People needed serious preparation to face such rigors.

Incidentally, and something we don’t hear so much these days, churches imposed strict prohibitions on people’s sexual behavior during Lent. Church courts took serious notice of babies born at dates that suggested conception during the forbidden time.

Medieval Christians got ready for Lent in the weeks before Ash Wednesday, when they would go to Confession to be absolved of their sins. The old English word for absolve is “shrive” – and that is why we have Shrove Tuesday. It fell in a season that the English called Shrovetide, “Confession Season.”

Lent in medieval times involved an absolute ban on meat.
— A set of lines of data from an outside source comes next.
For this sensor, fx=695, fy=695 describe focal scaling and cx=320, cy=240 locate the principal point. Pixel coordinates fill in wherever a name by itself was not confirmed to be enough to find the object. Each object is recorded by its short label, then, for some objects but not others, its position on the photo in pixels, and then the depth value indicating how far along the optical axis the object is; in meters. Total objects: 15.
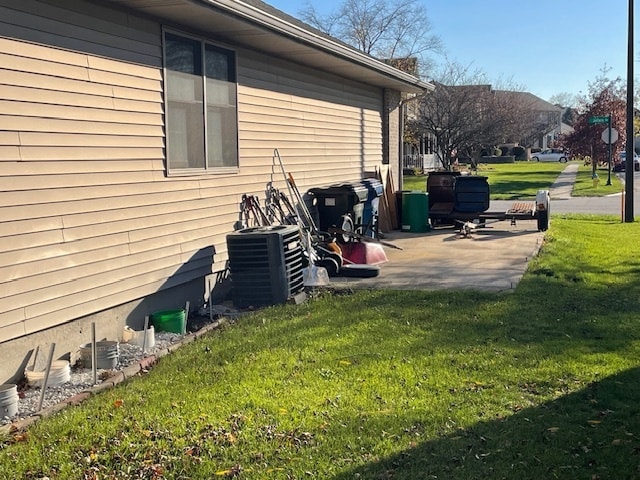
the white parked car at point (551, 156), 67.76
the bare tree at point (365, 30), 45.31
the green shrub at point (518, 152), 70.88
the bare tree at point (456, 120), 36.56
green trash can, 15.09
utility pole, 17.39
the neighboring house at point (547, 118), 86.31
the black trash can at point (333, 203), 11.68
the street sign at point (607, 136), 24.57
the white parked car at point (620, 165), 46.31
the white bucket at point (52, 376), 5.43
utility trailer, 14.79
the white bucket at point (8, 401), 4.76
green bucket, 7.04
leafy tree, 35.28
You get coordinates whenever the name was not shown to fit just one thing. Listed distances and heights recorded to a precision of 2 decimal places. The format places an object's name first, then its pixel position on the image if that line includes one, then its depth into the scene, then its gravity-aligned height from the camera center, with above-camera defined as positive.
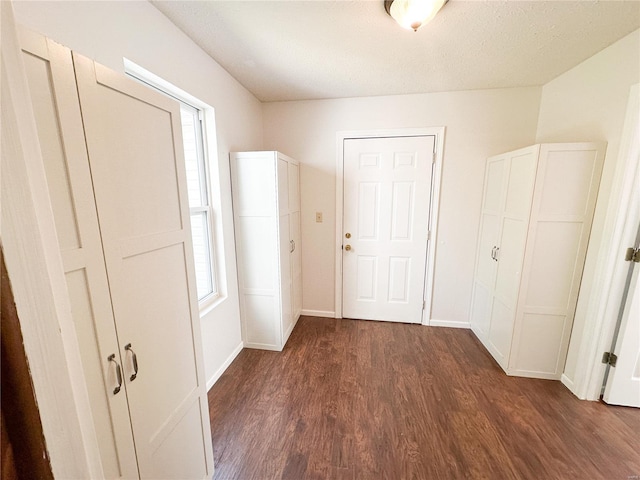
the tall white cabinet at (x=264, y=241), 2.15 -0.38
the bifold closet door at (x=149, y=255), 0.72 -0.19
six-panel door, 2.62 -0.29
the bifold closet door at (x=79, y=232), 0.57 -0.08
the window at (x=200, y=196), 1.86 +0.02
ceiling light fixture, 1.25 +0.93
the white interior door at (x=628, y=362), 1.62 -1.07
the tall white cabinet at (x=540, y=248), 1.76 -0.37
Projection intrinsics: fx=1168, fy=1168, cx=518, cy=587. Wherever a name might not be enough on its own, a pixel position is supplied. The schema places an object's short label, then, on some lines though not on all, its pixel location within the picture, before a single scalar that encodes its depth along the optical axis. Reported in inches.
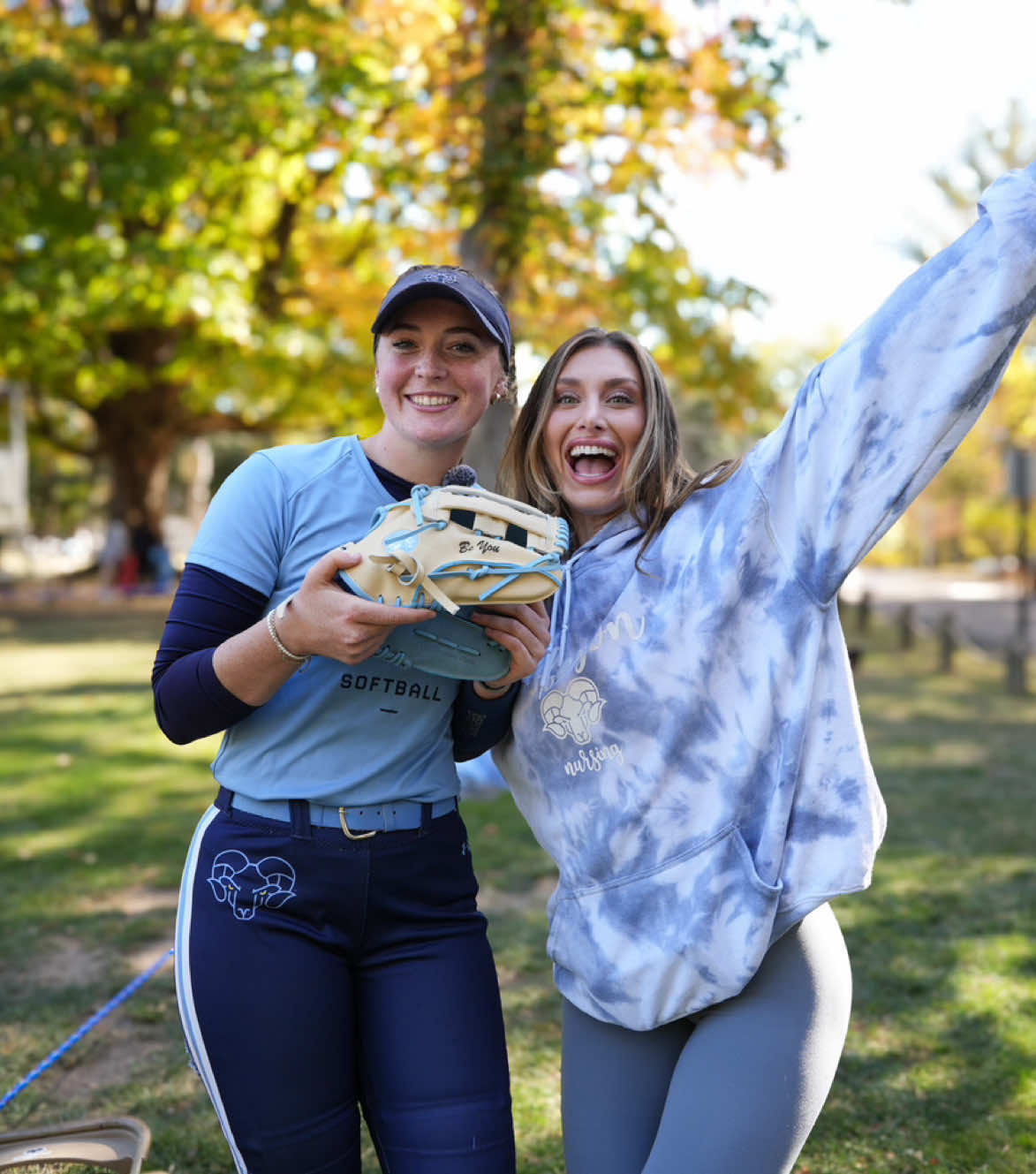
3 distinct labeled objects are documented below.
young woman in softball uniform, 81.6
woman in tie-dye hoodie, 77.4
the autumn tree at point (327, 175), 313.4
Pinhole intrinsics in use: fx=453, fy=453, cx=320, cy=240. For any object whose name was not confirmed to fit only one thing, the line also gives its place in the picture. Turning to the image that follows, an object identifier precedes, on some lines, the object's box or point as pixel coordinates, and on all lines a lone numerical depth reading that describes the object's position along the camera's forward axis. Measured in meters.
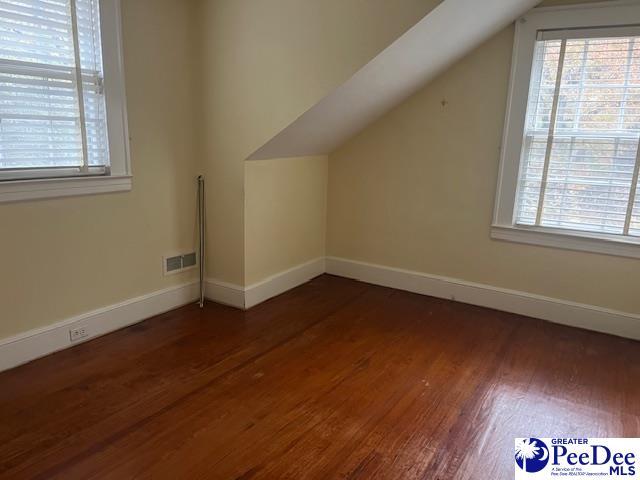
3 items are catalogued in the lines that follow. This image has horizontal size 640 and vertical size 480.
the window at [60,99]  2.30
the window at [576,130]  2.82
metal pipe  3.35
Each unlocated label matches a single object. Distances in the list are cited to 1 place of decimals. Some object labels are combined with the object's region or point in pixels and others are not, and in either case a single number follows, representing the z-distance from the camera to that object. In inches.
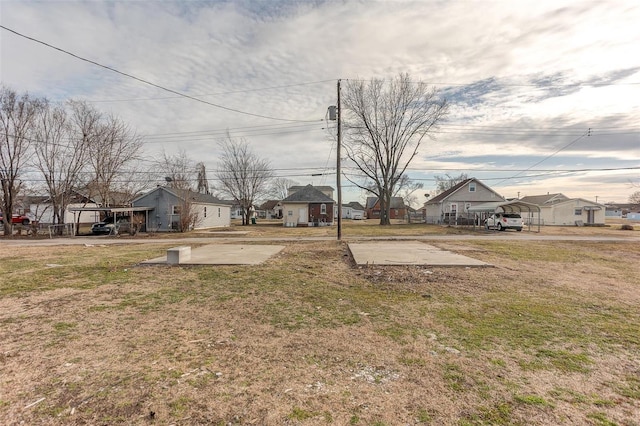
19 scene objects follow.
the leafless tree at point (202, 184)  2025.2
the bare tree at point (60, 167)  969.5
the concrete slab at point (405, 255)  394.1
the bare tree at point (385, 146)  1535.4
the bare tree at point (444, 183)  2600.9
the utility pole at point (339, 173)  703.7
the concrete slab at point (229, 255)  404.3
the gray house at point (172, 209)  1098.7
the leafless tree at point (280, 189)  2879.9
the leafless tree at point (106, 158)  1087.7
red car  1425.9
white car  1071.0
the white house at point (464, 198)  1515.7
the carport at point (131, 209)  905.6
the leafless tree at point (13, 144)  911.0
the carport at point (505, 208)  1085.7
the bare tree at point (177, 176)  1143.0
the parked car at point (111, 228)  993.5
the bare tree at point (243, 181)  1657.2
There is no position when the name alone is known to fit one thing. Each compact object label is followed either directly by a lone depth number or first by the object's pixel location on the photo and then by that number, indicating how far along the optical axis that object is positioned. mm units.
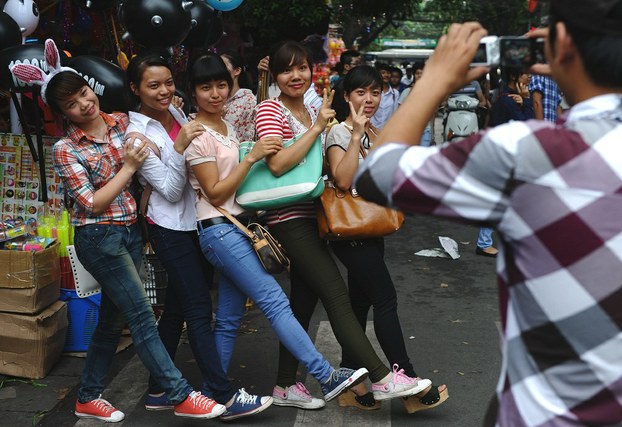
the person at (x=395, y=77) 12400
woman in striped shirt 3758
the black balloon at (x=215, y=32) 6387
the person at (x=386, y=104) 9873
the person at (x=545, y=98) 6594
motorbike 10883
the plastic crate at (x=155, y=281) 5074
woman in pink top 3707
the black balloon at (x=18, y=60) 4184
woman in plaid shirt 3631
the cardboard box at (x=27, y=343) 4375
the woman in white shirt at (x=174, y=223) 3758
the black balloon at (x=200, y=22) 6003
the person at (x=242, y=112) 5223
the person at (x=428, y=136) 10172
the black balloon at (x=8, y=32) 4527
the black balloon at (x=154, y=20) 4891
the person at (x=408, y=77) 18906
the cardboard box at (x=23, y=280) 4320
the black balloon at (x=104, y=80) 4387
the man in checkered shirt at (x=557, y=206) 1377
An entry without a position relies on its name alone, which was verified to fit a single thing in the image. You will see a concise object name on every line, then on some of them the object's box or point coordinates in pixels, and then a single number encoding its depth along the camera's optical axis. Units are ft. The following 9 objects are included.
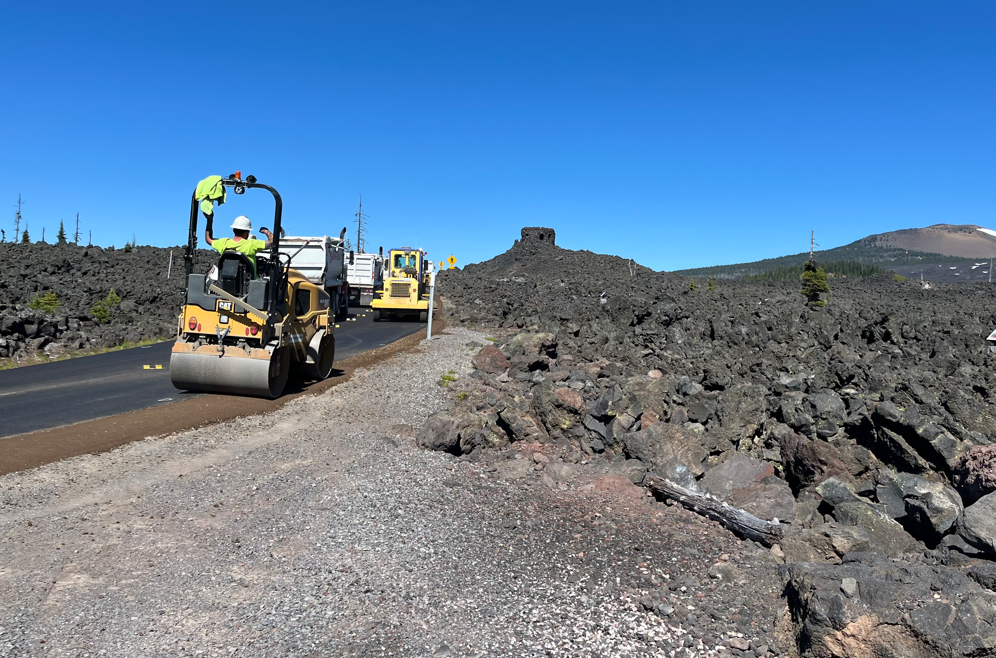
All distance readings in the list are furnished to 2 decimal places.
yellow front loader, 99.71
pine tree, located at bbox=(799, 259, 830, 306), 157.79
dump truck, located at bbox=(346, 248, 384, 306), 121.19
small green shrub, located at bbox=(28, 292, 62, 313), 84.12
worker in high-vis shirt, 36.22
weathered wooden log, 21.95
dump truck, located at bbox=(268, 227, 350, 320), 81.35
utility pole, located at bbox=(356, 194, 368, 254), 278.99
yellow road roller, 36.27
In Latin, it was the time of the “taking away of flesh” (carne levare), which produced our word Carnival. Some people think the word might stem from “Farewell, Meat!” (Carne vale!), but the underlying idea is the same.

Strict prohibitions extended not just to meat but also to dairy products, as well as fat and eggs. People ransacked their houses for these items and made sure to eat them up on a special day, while they still could. Pancakes were a great way of using up everything in the larder.

This day of last possible opportunity had different names. For French-speaking countries, it was Fat Tuesday – Mardi Gras. Germans had the same name, as fetter Dienstag. Depending on where you lived, that pre-Lent time ranged far beyond the immediate Tuesday, and sometimes extended for weeks beforehand. Then as now, Mardi Gras and Shrovetide were times for partying, merrymaking, sports, and carnival, before the season of renunciation and fasting began in earnest.

Just imagine if a modern church tried to enforce those Lenten rules anything like as severely as in the Middle Ages. We would think we were dealing with some fanatical cult. Once upon a time, though, that was absolutely the Christian norm. What a radically different attitude this all suggests to the human body and the physical world. And also to the degree of devotion that could be expected of ordinary lay believers.

I am adapting this column from an earlier offering at this site some years ago.